= Creations Unlimited =

Game publisher founded by Robert J. Kuntz

Creations Unlimited was a game publisher founded by Robert J. Kuntz, which published role-playing games in the 1980s.

==History==
Robert J. Kuntz left TSR when Gary Gygax was forced out of the company, and retained the rights to his intellectual property for his fictional world of Kalibruhn as he never signed them over to anyone.
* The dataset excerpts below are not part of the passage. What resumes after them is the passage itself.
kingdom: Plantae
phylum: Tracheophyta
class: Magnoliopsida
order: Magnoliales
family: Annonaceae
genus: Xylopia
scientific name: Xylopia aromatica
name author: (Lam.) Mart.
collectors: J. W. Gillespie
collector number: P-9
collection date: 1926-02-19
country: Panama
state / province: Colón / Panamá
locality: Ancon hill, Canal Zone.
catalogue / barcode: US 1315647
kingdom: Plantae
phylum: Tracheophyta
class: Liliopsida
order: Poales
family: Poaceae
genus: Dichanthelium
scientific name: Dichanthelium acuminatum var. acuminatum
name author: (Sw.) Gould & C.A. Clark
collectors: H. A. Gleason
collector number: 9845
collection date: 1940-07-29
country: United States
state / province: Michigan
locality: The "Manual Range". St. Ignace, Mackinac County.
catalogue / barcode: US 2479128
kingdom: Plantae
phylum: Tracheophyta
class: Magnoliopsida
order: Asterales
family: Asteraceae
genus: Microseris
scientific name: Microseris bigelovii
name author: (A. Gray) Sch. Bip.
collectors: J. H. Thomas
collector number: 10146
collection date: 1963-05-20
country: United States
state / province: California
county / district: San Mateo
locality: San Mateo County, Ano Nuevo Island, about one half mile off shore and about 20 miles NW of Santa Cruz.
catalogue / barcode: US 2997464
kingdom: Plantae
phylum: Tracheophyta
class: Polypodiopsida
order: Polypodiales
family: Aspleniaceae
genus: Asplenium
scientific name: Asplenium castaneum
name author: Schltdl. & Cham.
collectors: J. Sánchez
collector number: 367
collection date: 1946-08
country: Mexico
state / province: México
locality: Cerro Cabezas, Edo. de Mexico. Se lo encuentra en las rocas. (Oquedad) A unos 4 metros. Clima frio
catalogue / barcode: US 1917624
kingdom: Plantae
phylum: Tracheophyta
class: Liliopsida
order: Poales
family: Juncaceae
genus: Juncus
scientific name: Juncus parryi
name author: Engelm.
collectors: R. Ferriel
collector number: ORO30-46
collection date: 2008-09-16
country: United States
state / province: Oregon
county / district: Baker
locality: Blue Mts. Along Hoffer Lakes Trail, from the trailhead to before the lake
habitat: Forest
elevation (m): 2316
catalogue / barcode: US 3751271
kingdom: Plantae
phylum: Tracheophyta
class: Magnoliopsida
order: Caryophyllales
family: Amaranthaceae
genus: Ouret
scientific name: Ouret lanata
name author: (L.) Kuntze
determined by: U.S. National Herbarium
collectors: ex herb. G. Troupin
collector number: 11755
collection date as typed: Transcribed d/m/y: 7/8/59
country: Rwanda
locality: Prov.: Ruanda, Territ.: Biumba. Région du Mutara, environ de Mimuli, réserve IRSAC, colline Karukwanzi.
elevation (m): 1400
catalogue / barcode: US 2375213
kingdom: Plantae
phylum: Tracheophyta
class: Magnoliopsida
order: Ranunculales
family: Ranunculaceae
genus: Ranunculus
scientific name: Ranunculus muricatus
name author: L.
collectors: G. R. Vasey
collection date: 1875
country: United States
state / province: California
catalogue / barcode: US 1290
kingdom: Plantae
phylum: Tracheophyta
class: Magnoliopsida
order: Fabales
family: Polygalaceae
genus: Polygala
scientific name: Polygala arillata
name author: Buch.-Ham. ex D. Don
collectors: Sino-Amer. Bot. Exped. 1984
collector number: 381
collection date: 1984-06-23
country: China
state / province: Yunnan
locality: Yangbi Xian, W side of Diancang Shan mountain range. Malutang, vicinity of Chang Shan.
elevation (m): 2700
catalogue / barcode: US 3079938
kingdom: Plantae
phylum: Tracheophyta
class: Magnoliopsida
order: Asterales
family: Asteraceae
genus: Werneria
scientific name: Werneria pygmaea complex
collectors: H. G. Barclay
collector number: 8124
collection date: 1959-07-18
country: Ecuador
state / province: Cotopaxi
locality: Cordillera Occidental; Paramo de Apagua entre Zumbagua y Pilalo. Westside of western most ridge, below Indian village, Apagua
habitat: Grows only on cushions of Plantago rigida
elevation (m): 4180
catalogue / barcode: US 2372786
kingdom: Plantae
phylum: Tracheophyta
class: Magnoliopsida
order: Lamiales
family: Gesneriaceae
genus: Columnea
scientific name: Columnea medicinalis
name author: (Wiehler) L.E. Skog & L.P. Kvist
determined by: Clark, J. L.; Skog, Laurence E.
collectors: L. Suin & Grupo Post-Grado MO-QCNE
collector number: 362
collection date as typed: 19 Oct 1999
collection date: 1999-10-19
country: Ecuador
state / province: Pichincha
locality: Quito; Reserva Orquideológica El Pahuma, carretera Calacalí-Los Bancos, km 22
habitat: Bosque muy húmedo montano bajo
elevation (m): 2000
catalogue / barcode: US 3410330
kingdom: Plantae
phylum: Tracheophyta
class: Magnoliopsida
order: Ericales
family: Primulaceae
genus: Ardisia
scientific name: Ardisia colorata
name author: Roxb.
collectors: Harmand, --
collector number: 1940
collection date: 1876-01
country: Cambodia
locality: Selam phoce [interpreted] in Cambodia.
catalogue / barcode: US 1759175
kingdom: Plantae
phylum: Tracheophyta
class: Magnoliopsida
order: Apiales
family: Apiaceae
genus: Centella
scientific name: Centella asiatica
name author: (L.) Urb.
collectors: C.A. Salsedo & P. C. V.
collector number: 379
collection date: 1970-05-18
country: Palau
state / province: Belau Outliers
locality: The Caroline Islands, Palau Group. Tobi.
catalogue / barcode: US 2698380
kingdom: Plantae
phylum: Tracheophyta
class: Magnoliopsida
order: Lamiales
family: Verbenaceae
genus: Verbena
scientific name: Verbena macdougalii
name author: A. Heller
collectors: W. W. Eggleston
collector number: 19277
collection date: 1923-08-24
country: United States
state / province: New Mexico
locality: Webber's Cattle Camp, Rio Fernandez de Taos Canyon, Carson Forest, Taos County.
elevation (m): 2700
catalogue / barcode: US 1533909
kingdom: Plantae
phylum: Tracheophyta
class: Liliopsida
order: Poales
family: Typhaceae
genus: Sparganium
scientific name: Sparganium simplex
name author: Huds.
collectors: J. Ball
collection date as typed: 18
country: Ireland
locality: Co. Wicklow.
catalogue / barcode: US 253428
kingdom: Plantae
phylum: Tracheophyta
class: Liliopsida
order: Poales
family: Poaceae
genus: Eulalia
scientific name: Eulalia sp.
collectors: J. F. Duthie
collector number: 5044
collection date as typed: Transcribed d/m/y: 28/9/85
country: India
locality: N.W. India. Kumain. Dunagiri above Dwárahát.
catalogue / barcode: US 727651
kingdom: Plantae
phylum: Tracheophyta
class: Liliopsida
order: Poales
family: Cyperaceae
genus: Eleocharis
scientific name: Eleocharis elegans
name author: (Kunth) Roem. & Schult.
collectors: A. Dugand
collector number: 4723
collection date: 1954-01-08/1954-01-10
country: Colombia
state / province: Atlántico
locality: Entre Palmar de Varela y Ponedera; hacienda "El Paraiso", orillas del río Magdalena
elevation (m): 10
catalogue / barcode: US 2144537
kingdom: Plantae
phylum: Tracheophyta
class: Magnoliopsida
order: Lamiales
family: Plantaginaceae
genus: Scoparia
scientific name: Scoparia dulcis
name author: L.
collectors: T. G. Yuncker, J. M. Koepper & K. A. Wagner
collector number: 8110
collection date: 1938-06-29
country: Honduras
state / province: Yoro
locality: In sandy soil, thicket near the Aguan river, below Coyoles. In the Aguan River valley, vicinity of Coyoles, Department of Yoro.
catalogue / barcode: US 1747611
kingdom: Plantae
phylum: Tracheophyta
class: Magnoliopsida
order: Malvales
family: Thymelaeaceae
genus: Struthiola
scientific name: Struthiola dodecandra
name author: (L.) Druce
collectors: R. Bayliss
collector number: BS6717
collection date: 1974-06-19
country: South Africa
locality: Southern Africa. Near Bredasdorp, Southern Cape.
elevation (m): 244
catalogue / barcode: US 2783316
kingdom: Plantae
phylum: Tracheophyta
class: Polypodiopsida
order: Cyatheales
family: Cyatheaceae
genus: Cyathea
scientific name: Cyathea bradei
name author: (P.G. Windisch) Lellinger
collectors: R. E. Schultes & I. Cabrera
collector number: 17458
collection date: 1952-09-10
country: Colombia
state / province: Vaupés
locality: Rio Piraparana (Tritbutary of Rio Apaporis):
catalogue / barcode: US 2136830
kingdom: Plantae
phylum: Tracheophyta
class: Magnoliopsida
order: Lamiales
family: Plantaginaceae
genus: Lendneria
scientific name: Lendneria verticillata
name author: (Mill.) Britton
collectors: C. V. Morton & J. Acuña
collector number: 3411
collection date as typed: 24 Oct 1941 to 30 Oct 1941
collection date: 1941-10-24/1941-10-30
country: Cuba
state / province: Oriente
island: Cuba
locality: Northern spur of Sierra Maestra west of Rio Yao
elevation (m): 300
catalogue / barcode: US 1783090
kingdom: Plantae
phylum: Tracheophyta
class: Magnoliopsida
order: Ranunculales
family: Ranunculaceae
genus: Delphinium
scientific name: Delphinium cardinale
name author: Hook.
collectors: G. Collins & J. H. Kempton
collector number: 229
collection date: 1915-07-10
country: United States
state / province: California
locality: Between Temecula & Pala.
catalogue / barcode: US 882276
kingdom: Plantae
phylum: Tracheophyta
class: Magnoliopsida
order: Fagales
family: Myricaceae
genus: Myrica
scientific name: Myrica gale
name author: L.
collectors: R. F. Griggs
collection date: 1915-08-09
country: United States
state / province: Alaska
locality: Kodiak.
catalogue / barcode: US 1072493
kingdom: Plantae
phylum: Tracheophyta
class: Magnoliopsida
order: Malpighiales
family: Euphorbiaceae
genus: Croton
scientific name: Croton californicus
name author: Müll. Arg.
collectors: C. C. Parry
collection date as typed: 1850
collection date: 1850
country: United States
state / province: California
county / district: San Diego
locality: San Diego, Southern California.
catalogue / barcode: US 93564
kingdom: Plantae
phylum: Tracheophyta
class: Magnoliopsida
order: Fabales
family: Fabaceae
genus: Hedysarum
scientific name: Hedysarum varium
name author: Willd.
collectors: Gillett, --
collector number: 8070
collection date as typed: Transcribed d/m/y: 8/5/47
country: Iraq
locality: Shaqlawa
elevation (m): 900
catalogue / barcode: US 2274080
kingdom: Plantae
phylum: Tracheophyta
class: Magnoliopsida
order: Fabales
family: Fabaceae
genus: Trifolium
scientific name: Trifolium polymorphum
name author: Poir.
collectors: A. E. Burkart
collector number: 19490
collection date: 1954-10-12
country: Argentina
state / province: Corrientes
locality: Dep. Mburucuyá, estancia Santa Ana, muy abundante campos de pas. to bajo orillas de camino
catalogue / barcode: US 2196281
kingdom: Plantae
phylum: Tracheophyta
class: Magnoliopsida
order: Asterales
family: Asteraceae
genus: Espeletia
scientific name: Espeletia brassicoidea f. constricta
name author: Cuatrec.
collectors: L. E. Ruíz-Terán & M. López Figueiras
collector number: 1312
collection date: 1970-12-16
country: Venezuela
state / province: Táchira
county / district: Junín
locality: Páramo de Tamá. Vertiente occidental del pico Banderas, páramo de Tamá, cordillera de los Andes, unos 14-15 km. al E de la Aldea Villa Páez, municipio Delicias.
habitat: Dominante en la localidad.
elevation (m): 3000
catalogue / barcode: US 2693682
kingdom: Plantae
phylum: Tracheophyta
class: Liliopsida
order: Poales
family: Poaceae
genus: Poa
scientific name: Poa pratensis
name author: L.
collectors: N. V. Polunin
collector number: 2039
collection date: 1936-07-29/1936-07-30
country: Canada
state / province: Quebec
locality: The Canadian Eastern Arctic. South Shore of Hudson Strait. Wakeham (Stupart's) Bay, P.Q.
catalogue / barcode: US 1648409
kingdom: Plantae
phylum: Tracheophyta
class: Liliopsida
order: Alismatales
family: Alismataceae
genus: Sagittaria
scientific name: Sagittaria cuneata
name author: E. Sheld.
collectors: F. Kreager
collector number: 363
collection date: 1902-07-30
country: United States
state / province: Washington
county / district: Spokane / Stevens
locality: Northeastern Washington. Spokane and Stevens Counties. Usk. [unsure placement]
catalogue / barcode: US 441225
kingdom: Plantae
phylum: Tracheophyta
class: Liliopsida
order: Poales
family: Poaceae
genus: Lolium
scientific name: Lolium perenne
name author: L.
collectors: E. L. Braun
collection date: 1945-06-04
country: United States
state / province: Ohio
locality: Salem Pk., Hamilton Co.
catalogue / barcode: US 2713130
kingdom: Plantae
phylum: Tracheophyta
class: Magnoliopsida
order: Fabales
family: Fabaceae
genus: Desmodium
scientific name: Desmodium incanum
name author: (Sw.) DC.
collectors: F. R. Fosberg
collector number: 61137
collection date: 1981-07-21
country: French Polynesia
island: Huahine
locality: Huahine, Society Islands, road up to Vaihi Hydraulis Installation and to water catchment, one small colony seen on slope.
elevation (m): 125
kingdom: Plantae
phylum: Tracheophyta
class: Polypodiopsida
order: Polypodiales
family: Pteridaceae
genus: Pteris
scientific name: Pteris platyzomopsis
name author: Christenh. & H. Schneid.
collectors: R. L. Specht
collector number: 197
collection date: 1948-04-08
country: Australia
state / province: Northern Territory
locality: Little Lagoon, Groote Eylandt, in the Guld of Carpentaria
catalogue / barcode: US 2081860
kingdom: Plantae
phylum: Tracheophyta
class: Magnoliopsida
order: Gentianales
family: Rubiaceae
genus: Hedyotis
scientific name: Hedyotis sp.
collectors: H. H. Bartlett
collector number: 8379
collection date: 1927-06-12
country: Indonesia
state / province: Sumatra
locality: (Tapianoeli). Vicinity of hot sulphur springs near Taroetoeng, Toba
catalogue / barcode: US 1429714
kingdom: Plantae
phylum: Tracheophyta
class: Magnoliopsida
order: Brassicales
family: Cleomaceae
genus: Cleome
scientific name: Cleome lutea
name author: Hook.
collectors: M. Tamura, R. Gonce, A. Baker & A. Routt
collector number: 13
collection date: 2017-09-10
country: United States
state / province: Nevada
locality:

Kuntz started a new company of his own to hold the rights to his creations, and thus formed Creations Unlimited in 1986. Through this company he produced a linked set of four adventures known as The Maze of Zayene series: Part 1: Prisoners of the Maze (1987), Part 2: Dimensions of Flight (1987), Part 3: Tower Chaos (1987) and Part 4: The Eight Kings (1987); Kuntz created the first two adventures while he was at college, and he later ran them at EastCon in 1983. The company's fifth and final publication was Garden of the Plantmaster (1987); while Kuntz had other adventures he wanted to publish through Creations Unlimited (RPGA tournament adventure "(To the) City of Brass", and "Hidden Realms of Zayene"), these were never printed by the company.

==Releases==
The company published five adventures/supplements before shutting its doors in 1988:

- The Maze of Zayene, Part 1: Prisoners of the Maze (1987)
- The Maze of Zayene, Part 2: Dimensions of Flight (1987)
- The Maze of Zayene, Part 3: Tower Chaos (1987)
- The Maze of Zayene, Part 4: The Eight Kings (1987)
- Garden of the Plantmaster (1987)

Kuntz had planned to publish a sourcebook on the City of Brass in 1988 (and commissioned cover art and flyers for distribution at game conventions), but it did not see print.